Peter sighed. Today, number one on the “Sucks Rocks” list—no, correction, number one across the board on most every list ever created by Peter Grady—was . . . drum roll please . . . the seizure. Dealing with the physical effects after a seizure was difficult enough, obviously harder than the actual seizure since he never remembered that part (only the witnesses did and, unfortunately, they never forgot the sight), but there was a mental tax too.
It was dealing with the disappointment. As each day passed seizure free, there was this glimmer of hope building inside of Peter that the last seizure he experienced would indeed be his last. A few years ago, the doctors had told his family of a possibility that Peter would outgrow his seizures as his brain matured, and Peter started reading extensively and playing concentration games in the hopes of speeding up the maturing process, but to no avail. His mother said only time would tell. Two years seizure-free was the goal. Once Peter hit that mark the doctors would try to wean him off the medication, and he’d be normal. Eight months was his record. After each seizure Peter would find himself again at ground zero, a hit streak that came to another crushing and immediate end.

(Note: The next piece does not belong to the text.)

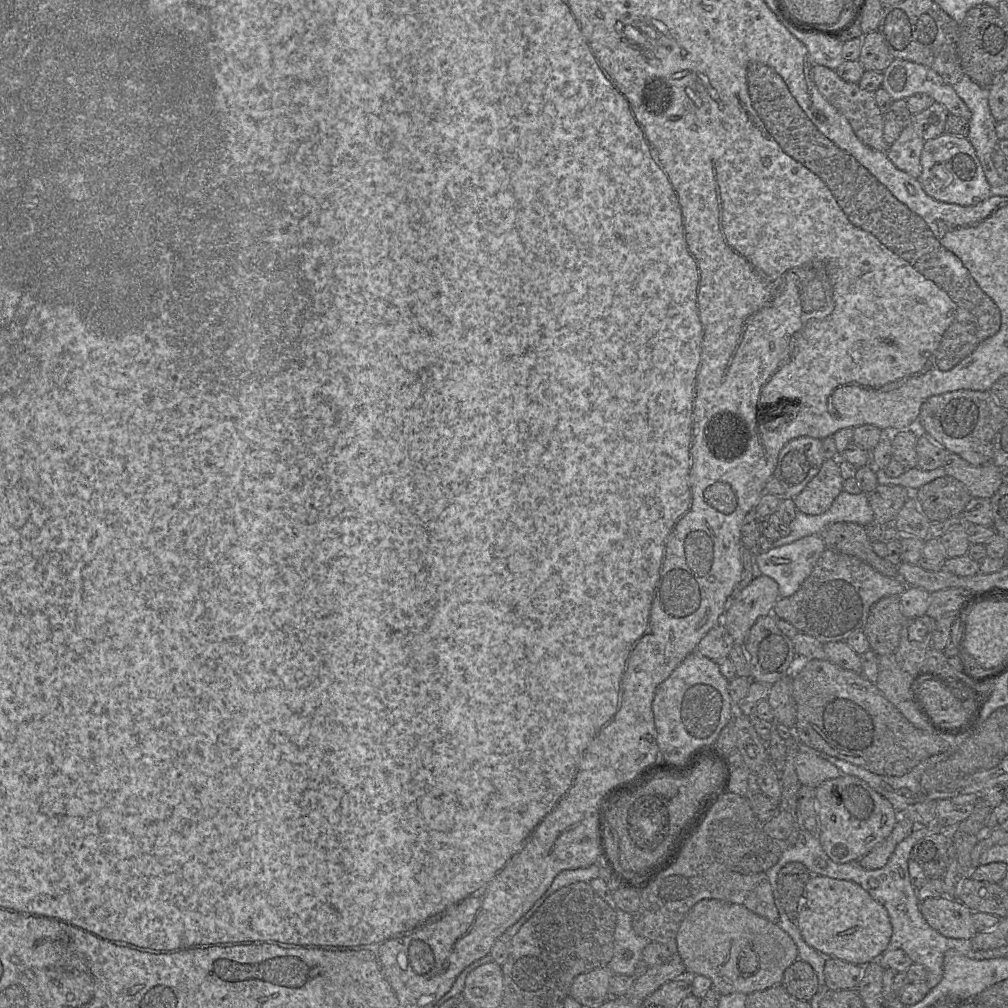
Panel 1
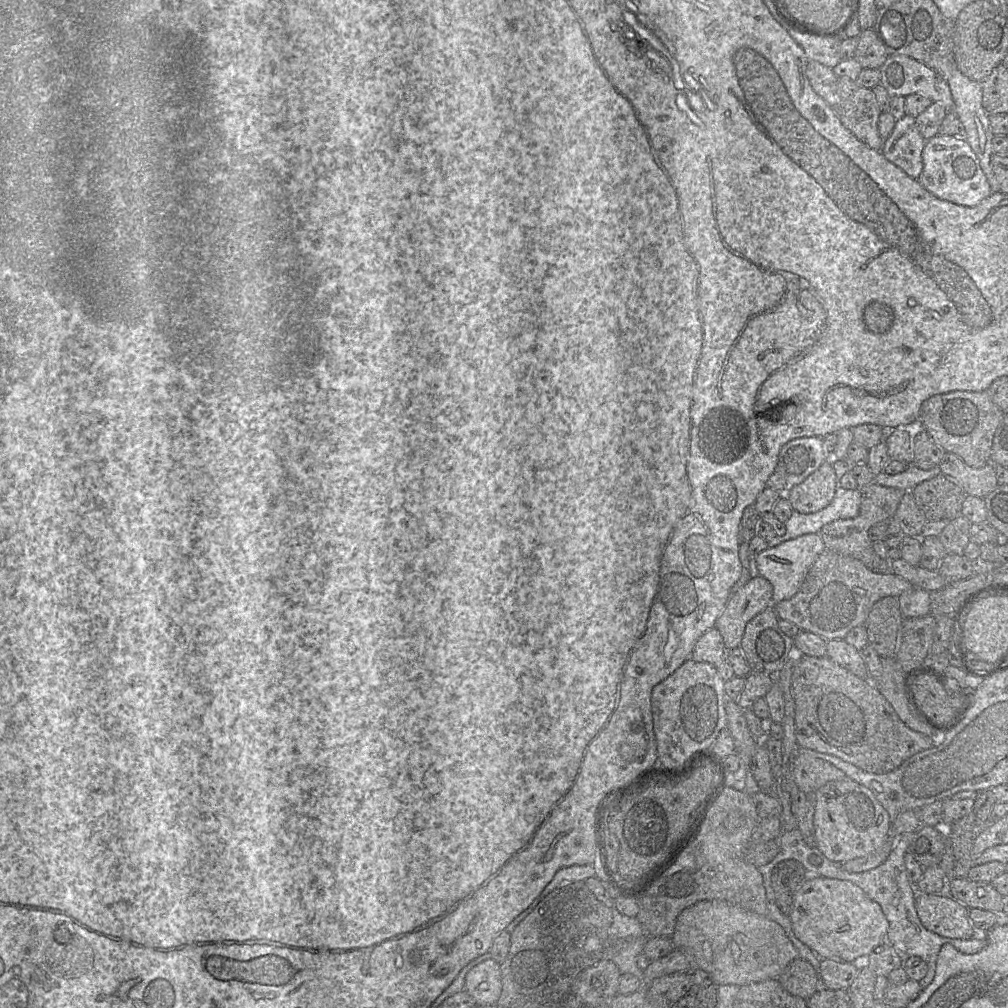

According to his mother, Peter’s seizure the other night was a long one. This made Peter feel even worse. Two seizures in two months meant another round of doctors’ visits filled with blood tests, pee tests, brain scans, and a change of medication. Then more doctor visits to monitor the new recipe. During the last visit, there was talk about changing his diet, and Peter was sure that would be brought up again. The diet didn’t sound that bad—his mother said he could eat a lot of bacon and cheese, something about the fat being good—but there were things he’d have to cut out that Peter would miss desperately, like soda.